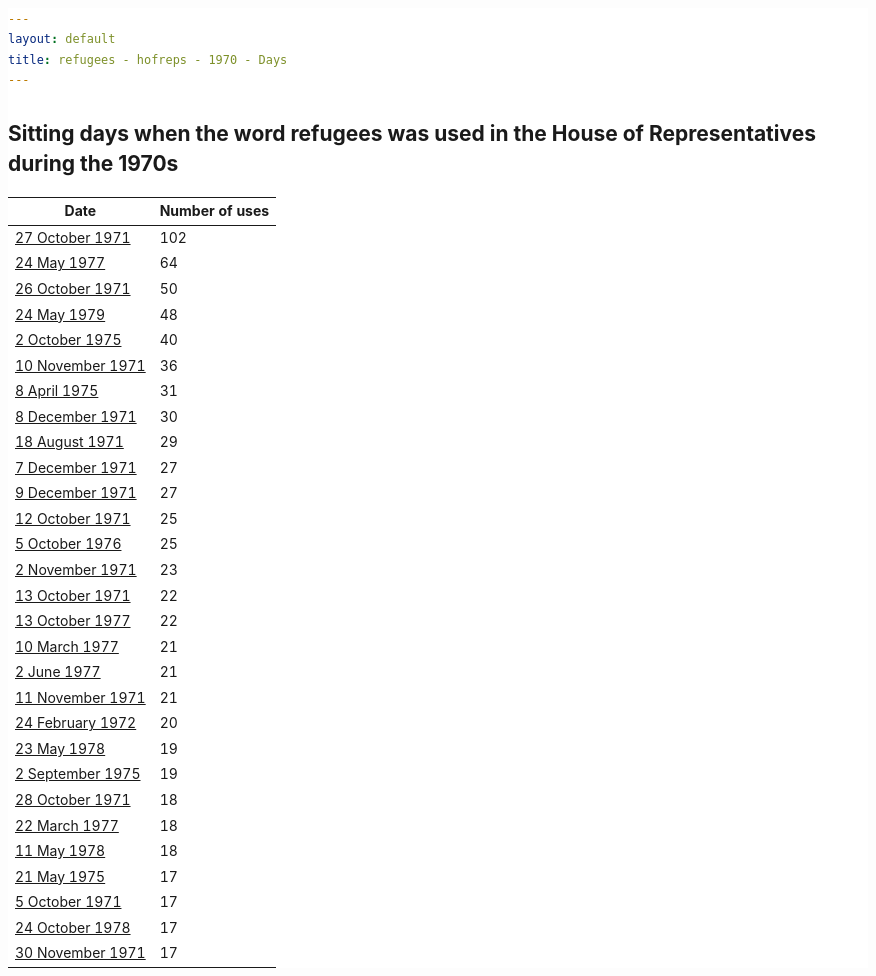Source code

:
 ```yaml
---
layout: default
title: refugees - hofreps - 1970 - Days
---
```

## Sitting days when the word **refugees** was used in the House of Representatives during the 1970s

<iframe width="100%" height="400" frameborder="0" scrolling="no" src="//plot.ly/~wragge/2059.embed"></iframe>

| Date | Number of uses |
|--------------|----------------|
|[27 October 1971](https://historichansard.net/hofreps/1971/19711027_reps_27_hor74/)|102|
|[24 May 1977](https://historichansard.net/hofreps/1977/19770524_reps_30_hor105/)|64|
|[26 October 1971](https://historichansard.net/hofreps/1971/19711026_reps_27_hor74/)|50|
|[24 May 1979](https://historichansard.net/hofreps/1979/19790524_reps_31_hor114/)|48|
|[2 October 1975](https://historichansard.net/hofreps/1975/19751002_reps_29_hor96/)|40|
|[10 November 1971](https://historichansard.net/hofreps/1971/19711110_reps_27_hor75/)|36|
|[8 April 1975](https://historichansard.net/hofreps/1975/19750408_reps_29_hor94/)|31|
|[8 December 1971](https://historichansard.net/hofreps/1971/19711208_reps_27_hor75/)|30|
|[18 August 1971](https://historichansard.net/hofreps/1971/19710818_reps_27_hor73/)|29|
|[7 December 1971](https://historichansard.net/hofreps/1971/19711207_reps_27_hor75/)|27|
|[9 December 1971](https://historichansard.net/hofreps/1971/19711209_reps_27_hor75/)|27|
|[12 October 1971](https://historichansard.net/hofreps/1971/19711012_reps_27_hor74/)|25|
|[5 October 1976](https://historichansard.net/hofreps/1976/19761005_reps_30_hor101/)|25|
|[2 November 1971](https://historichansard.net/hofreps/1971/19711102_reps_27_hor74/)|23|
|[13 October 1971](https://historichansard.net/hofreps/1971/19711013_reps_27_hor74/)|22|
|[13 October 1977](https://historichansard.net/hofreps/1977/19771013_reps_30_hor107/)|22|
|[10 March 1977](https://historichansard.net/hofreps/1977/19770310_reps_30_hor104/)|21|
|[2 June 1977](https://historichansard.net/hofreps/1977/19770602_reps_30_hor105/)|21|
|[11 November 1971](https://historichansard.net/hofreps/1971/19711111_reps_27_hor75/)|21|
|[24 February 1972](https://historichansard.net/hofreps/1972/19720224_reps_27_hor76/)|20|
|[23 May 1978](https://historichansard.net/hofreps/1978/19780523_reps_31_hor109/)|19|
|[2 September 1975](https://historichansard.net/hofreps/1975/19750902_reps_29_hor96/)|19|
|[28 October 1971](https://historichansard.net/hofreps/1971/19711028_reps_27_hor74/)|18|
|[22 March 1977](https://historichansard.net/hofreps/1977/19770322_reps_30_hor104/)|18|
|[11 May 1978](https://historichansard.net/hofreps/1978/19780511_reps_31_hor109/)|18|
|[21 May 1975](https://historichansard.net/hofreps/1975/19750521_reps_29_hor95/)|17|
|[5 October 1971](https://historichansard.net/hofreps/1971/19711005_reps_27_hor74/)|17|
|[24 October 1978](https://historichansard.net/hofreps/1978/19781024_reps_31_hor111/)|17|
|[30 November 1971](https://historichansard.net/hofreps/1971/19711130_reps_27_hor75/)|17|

======

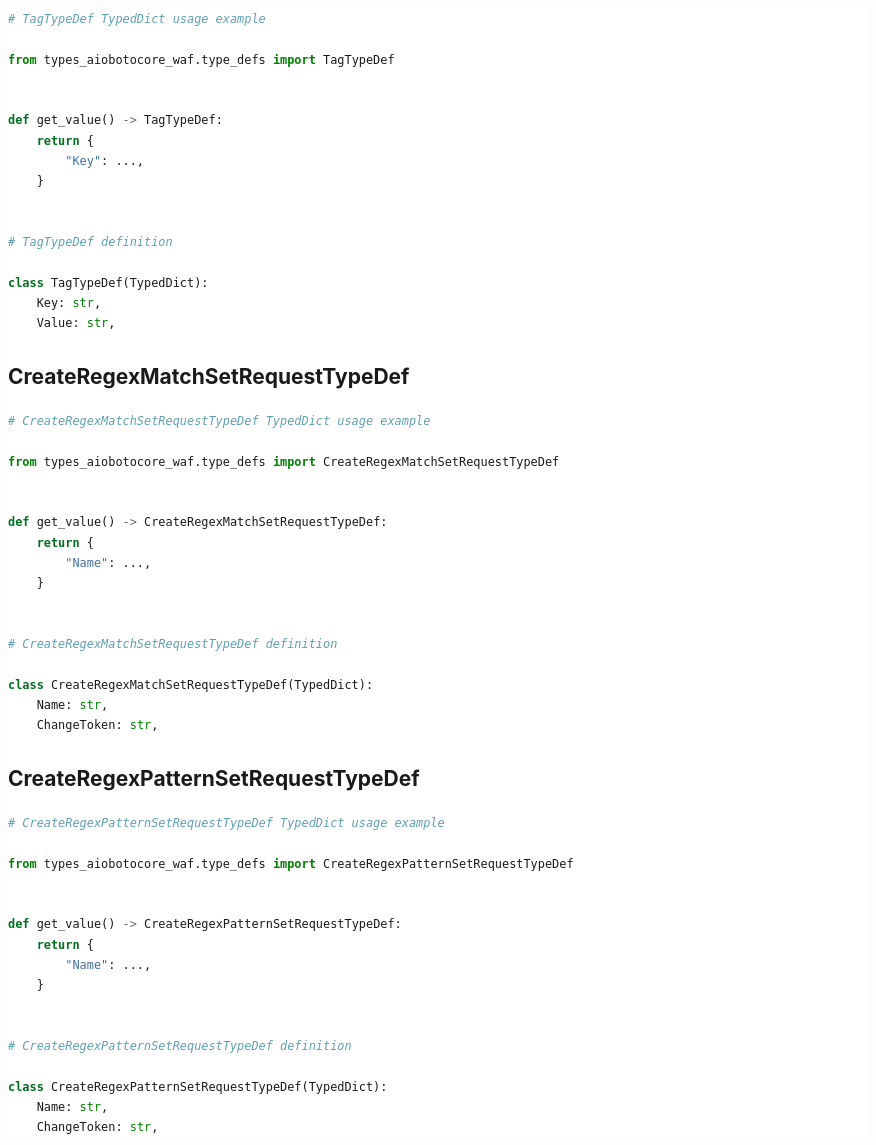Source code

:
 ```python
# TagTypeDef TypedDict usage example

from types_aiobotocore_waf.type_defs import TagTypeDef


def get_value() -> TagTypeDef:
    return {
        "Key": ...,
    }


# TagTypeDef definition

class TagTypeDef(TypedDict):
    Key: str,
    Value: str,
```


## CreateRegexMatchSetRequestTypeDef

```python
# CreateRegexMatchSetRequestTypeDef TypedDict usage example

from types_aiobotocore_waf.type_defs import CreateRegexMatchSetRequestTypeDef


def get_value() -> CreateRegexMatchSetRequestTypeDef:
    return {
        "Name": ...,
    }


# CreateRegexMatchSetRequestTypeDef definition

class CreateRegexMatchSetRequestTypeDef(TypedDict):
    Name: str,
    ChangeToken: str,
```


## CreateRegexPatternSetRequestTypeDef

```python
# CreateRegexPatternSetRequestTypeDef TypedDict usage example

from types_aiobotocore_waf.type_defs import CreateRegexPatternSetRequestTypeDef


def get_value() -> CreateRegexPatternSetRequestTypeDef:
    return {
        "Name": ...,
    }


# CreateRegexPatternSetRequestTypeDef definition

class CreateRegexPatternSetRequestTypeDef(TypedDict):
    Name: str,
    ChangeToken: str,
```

======

**Task instructions:** Go through the records and pull out each line that includes the word "CreateRegexPatternSetRequestTypeDef".

**Your response:**
## CreateRegexPatternSetRequestTypeDef
# CreateRegexPatternSetRequestTypeDef TypedDict usage example
from types_aiobotocore_waf.type_defs import CreateRegexPatternSetRequestTypeDef
def get_value() -> CreateRegexPatternSetRequestTypeDef:
# CreateRegexPatternSetRequestTypeDef definition
class CreateRegexPatternSetRequestTypeDef(TypedDict):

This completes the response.